25 Stock Market Terms That You Should Know

The stock market Terms can be confusing to novice investors. There are so many terms, jargon, and acronyms that it can seem like you’re speaking a different language from everyone else in the room. Fear not! In this blog post, we will go over 25 common Stock Market Terms so that you can equip yourself with the knowledge necessary to make informed decisions when you invest. Whether you’re just getting started in the stock market or want to brush up on some basics, this guide has got you covered.

25 Stock Market Terms

Annual Report

An annual report is a yearly report that every firm prepares in order to impress their shareholders. The annual report contains a wealth of information about a business, ranging from cash flow to management strategy. Several people examine the annual report in order to assess the company’s solvency and financial situation.


Arbitrage is the practise of purchasing something, such as foreign currency, from one location and selling it to another location where the price of the foreign currency is greater than the purchase location. For example, if a stock is trading at $20 on one market and $21 on another, the trader must buy shares at $20 on one market and sell them at $21 on the other, earning the difference.

Averaging Down

When an investor averages down, he or she buys more shares when the price of a particular stock falls. This lowers the average purchase price of your particular stock.

Several investors employ this method if they believe that the general consensus about a firm is incorrect, and they anticipate that the stock price will rise and they will profit.

Bear Market

It is a market in which investors discuss the stock market’s performance in a downward trend, or it is a time when the prices of several stocks are declining.


A broker is someone who buys and sells investments on your behalf in exchange for a commission or fee.


When a firm produces a profit, a portion of that profit is allocated to shareholders or those who own the company shares on a quarterly or annual basis.
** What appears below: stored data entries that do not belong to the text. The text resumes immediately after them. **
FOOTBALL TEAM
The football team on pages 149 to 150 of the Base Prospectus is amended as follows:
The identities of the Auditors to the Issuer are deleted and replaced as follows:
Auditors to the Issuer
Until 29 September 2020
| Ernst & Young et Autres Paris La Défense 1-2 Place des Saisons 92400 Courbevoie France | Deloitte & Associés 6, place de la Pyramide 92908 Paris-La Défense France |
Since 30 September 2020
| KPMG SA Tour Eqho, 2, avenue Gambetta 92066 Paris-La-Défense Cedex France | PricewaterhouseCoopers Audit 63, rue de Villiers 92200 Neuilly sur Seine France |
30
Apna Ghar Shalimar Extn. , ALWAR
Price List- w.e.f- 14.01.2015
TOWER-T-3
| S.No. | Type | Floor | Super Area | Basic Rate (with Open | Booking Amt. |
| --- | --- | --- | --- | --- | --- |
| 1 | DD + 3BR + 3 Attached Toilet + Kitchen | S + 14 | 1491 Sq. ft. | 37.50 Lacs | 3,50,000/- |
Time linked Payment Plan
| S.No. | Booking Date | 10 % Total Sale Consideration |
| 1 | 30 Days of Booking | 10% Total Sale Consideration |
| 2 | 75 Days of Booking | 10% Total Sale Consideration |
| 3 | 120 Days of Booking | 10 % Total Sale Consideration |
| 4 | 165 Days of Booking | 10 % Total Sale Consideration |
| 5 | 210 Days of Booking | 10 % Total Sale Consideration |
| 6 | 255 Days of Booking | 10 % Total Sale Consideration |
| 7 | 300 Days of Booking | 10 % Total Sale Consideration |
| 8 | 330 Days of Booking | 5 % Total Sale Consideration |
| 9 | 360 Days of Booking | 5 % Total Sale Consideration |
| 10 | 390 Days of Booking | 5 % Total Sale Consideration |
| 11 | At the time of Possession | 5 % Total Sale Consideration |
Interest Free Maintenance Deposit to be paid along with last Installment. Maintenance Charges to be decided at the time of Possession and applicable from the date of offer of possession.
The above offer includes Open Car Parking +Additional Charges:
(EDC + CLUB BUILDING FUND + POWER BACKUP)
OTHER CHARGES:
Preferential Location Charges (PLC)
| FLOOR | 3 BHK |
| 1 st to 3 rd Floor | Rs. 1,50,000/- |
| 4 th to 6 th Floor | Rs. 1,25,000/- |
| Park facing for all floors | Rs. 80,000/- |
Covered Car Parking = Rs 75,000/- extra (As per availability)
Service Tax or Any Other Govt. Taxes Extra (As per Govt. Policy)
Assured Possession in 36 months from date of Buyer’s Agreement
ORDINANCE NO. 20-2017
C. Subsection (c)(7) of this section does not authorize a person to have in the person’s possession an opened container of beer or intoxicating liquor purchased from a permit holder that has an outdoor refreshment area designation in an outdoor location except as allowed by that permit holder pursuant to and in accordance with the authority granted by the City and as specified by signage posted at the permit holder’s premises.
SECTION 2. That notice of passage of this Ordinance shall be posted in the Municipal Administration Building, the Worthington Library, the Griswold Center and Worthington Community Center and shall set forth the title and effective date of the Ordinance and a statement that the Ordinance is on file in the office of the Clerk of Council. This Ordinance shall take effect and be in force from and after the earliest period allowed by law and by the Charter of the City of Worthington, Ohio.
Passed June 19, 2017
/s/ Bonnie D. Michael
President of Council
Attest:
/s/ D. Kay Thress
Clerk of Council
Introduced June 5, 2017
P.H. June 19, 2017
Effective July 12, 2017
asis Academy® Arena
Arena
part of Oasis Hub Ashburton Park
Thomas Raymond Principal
Not every company pays dividends, and if you’re looking for penny stocks, you’re unlikely to find any.


The Sensex is a number that represents all of the relative share prices listed on the Bombay Stock Exchange.


The Nifty 50 Index, also known as the National Stock Exchange of India, is the principal and benchmark stock market index for India’s equities market. The Nifty 50 is one of two stock indices used in the stock market, and it comprises of 50 Indian corporate stocks in 12 distinct sectors.


The most recent trading prices for the stock include information that is provided in a quote. Unless you’re a professional stockbroker operating in an existing trading platform, the quote may be delayed by 20 minutes at times.

Share Market

A share market is a market where shares of a specific firm can be bought and sold. The stock exchange is a prime example of a share market.

Bull Market

It is a market in which investors discuss the stock market performing well, or it is a period in which the values of several equities are rising.

Bid Price

A bid price is just the amount you wish to pay for a specific share.

Ask Price

The ask price is the price at which you want to sell a share.


Order refers to the purpose of buying and selling shares in a specified price range. For example, suppose you have placed an order with company A to purchase 200 shares at a maximum price of Rs 50 per share.

Trading Volume

The number of shares exchanged on a given day is referred to as trading volume.

Market Capitalisation

It simply refers to the stock market valuation of a corporation. That is the current worth of all of a company’s shares combined.

Intra-Day Trading 

Intraday trading entails buying and selling your preferred stocks on the same day, so that all of your trading positions are closed before trading hours end.

Market Order

A market order is an order to purchase or sell stock at the current market price. Many investors do not employ this Order since the trade price in the market order is still variable.

 Day Order

A day order is one that is valid until the end of the trading day. If the Order does not perform by the end of the market. The order is cancel.

Limit Order

A limit order is to buy shares below a fixed price and sell shares above a fixed price.  When trading stocks, it is best to utilise a limit order.


The portfolio is a compilation of all the investments that an investor has made since first purchasing a share.


The ease with which equities can be sold is liquidity. Highly liquid stocks are those that sell in huge amounts quickly.


IPO  In the case of an IPO, the investor might purchase the shares from the company directly.

Secondary Sharing

It is yet another offering utilised to sell more stocks and raise more funds from the general public.

Going Long 

Going Long is a bet that the price of a stock will rise, allowing you to buy at a low price and sell at a high price.